Jüngste Enthüllungen zu einer Beobachtung von Greenpeace bezüglich vermeintlicher Bespitzelungsvorgänge haben im Haus für viel Unruhe gesorgt. Die Compliance-Abteilung des teilstaatlichen Öl-, Gas und Chemiekonzerns, die für die Einhaltung der festgelegten, legalen Richtlinien bei der OMV verantwortlich ist, hat die Vorwürfe untersucht und dem Aufsichtsrat dem Vernehmen nach einen zusammenfassenden Bericht vorgelegt. Grundtenor: Alles so weit korrekt.

Probleme mit Konzernvertretung

Intern ist es in Österreichs größtem Industriekonzern in den vergangenen Monaten ziemlich rund gegangen; die Turbulenzen um die Installierung der Konzernvertretung war nur die Spitze des Eisbergs. Wie berichtet war der Vorstand unter Rainer Seele zunächst dagegen, die Belegschaftsvertreter haben geklagt und das Arbeitsgericht hat ihnen in einem Versäumungsurteil auch Recht gegeben. Davor, Ende März, hatte der Vorstand seine Ansicht geändert und die Konzernvertretung anerkannt.

Vorgestern, Mittwoch, wurde dann bekannt, dass der Konzern anscheinend die Umweltschutzorganisationen Greenpeace und Fridays for Future durch internationale Spionagefirmen systematisch überwachen ließ und überwachen lässt. Greenpeace bezog sich dabei auf einen Bericht des Magazins Dossier sowie auf OMV-interne Kommunikation. Vizekanzler Werner Kogler (Grüne) sah sich daraufhin veranlasst, in einem Brief an OMV-Chef Seele Aufklärung zu fordern.

Informationssammlung statt Spionage

In der OMV bestreitet man nicht, sich externer Firmen wie Weland sowie Thompson + Clark zu bedienen, um an Informationen über die Tätigkeit von NGOs zu kommen, die im Bereich Energie und Klimaschutz tätig sind. Den Vorwurf der Spionage oder Bespitzelung weist man strikt zurück. "Wir verschaffen uns einen Überblick über das Meinungsspektrum, auch in sozialen Medien. Bei Aufrufen zu Demonstrationen ist es beispielsweise wichtig zu wissen, ob dabei Anlagen, die in unserer Verantwortung stehen, möglicherweise gefährdet sind," sagte OMV-Sprecher Andreas Rinofner.

"Das ist nicht nur in unserem Interesse, wir sind dazu sogar verpflichtet; schließlich handelt es sich in den meisten Fällen um kritische Infrastruktur." Zudem seien es frei zugängliche Informationen, die gesammelt würden, nichts anderes.
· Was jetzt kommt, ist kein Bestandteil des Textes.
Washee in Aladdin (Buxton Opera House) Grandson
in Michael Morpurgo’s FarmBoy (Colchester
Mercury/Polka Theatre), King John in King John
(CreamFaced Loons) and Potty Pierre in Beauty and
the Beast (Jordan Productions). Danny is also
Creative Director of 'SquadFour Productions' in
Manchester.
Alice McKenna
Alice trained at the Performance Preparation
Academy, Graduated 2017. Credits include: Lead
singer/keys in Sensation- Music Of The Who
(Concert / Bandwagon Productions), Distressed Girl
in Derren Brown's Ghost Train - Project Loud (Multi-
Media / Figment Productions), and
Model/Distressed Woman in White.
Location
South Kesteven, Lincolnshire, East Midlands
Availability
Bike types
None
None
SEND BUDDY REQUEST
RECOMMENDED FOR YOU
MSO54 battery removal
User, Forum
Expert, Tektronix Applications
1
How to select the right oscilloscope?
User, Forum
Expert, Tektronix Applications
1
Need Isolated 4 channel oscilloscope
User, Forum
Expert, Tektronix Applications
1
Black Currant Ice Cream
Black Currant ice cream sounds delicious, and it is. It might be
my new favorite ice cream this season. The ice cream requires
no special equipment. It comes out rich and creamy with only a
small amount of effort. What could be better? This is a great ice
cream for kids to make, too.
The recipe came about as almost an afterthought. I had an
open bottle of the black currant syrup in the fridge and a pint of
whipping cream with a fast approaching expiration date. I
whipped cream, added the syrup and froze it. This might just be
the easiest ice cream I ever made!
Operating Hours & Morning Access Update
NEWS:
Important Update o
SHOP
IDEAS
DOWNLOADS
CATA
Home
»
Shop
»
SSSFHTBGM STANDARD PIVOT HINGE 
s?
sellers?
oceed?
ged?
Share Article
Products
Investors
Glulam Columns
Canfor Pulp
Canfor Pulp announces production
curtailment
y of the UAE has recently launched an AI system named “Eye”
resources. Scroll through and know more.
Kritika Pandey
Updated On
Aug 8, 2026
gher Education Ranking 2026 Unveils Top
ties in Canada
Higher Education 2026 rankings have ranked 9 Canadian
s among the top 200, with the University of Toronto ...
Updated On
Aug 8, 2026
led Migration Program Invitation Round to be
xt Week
Auch intern geht man mitunter streng vor, etwa auf der Suche, ob Interna – zum Beispiel über die Borealis-Transaktion – von Mitarbeitern nach außen getragen wurden. In dem Zusammenhang sollen im Rahmen von Compliance-Untersuchungen Computer bzw. Mails von Mitarbeitern von IT-Forensik-Experten kontrolliert worden sein. Über die Ergebnisse der forensischen Untersuchungen – angeblich hatten die Betroffenen zugestimmt – seien auch Aufsichtsratsmitglieder informiert worden, heißt es.

Auch die Mitarbeiter wurden zu den Vorwürfen befragt, die Anwälte der OMV waren dabei. Bei einem Mitarbeiter will man fündig geworden sein, er soll Informationen nach außen weitergegeben haben – was er bestreiten dürfte. Angeblich wurden auch Telefonate abgehört, wie der Kurier berichtet hat.

Datenschützer alarmiert

Nach STANDARD-Informationen interessiert sich mittlerweile auch die Datenschutzbehörde für die Vorkommnisse in der OMV. Diese wird auf eine Beschwerde von jemandem aktiv, der zuvor selbst im Unternehmen um Datenauskunft ersucht hat und gescheitert ist. Oder sie leitet von sich aus ein Prüfverfahren ein. In der OMV heißt es, man wisse bis dato nichts von einer Anfrage der Datenschutzbehörde.

Der Name des sechsten Vorstandsmitglieds für den Raffineriebereich wird voraussichtlich heute, Freitag, bekannt gegeben, falls sich der Aufsichtsrat zu einer Entscheidung durchringt. Sechs Vorstände gab es zuletzt zeitweise in den 1980er-Jahren, damals allerdings bei einer deutlich kleineren OMV.